Superman and the Legion of Super Heroes #1-2 Review

What Happened That You Have To Know About:

The Legion (Superman, Lightning Lad, Saturn Girl, Bouncing Boy, Brainiac 5) is called to rescue a Doctor Londo, who's having trouble with a monster near his research station; apparently it's caused a lot of trouble and even caused the loss of his son. He wants the Legion to catch this monster so he can continue his research safely. While Saturn Girl, Lightning Lad and Superboy make the monster's acquaintance, Brainiac 5 and Bouncing Boy discover that Londo's experiments may not be so cool. Saturn Girl manages to restore some of the monster's humanity, and it turns out to be, of course, Londo's son Brin, the subject of some of these experiments. Londo demands the Legion turn Brin over to him, and there's a lot of fighting. The Legion finishes off Londo's robots and experimented-on creatures and leave with Brin, who joins the Legion as Timber Wolf.

Review:

Perfectly good job. The plot 'twists' seem painfully obvious to longtime Legion readers, but that's okay, they have to start somewhere. Still not sure about Lightning Lad's character; he seems to go out of his way to be antagonistic, although he's not quite bad enough to be called a jerk. Perhaps an upcoming episode will fix this. I liked Brainy's actions in the fight a lot better than I did last episode's; if he has to be an android I'd rather it be this kind (basically he was using his fingers to interface with the Fightin Robots and cause them to malfunction and shut down and stuff). Nice squabbling between Chuck and Brainy.
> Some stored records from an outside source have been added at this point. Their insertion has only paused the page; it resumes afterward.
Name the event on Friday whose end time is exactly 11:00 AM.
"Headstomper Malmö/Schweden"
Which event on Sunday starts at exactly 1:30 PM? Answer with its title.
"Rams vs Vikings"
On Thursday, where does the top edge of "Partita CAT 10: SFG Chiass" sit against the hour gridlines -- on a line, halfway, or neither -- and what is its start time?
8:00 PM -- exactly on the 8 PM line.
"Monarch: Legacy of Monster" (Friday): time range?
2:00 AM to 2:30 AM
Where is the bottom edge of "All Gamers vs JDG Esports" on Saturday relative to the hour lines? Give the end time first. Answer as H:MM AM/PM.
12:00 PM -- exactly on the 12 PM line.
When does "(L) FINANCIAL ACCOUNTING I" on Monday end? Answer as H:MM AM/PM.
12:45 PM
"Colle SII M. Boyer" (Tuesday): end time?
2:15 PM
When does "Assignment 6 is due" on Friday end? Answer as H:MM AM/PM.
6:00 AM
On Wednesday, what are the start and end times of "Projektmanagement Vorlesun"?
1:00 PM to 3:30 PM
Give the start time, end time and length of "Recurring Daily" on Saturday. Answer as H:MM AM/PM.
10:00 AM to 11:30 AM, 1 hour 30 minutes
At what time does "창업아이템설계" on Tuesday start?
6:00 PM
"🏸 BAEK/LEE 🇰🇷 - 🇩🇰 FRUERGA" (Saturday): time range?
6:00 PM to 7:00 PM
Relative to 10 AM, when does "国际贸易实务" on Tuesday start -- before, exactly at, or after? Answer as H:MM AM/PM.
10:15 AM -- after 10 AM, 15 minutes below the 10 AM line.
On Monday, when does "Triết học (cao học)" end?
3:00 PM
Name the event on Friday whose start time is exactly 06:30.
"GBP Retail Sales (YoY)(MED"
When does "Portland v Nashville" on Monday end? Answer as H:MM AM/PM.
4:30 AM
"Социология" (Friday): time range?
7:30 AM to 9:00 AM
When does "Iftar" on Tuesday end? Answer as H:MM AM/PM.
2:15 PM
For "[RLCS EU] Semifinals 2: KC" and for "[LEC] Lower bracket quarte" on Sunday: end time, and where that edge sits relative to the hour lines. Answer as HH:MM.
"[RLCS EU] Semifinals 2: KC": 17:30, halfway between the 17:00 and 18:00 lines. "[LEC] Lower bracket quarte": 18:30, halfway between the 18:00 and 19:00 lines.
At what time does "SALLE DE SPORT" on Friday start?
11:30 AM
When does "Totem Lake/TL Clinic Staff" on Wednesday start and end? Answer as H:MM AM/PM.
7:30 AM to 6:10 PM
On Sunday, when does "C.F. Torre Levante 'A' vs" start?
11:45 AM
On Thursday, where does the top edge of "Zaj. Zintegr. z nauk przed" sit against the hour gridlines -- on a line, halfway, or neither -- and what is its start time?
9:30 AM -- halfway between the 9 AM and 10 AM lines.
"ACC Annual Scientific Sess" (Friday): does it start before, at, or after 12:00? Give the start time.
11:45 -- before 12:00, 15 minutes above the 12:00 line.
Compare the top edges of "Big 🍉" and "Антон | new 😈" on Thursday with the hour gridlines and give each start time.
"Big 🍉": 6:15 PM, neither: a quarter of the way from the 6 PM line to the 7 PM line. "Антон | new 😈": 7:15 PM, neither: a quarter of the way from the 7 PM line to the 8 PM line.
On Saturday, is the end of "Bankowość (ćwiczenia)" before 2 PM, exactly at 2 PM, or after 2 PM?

That's the benefit of keeping the cast of characters this small: it's easy to pay attention to all of them.

The planet this episode was set on was called... it sounded like Braal, but I've also seen 'Rahl' cited elsewhere. I'd be interested in knowing why it wasn't called Zoon. I mean, it doesn't matter. Story's the same no matter what you call it. I'm just wondering.

I know you have to keep the plots simple for kids' programming, and I don't have a problem with that. But I think Londo's plan was a little weak. I get that he's crazy and that's why he did genetic experiments on his son. Fine. And I get that he doesn't want the Legion to know all the details of his work. Which makes it risky to ask them to help get his crazy feral son back in his cage, but hey, nobody ever said this would be easy. But why send his robots to attack the Legionnaires when they're looking for him for you? (Unless they were just random 'indigenous' robots, in which case, huh?) And why be so ready for trouble when they do bring him back? Anyway, if the robots and beasts can't catch Brin but the Legion can, what good are the robots and beasts going to be against Brin and the Legion? How did he think this was all going to end?

My favourite line was Timber Wolf, wearing a superhero costume for the first time: "Uh... a little tight."

Membership Notes:

Timber Wolf joins this episode.

As he's taking his Legion membership pledge, the scene rotates around to give us a look at pictures of a series of Legionnaires on various screens around the chamber. In order: Colossal Boy, Triplicate Girl, Blok(!), Element Lad, Phantom Girl, Dream Girl, Sun Boy, Cosmic Boy, Tyroc (!!), Shrinking Violet.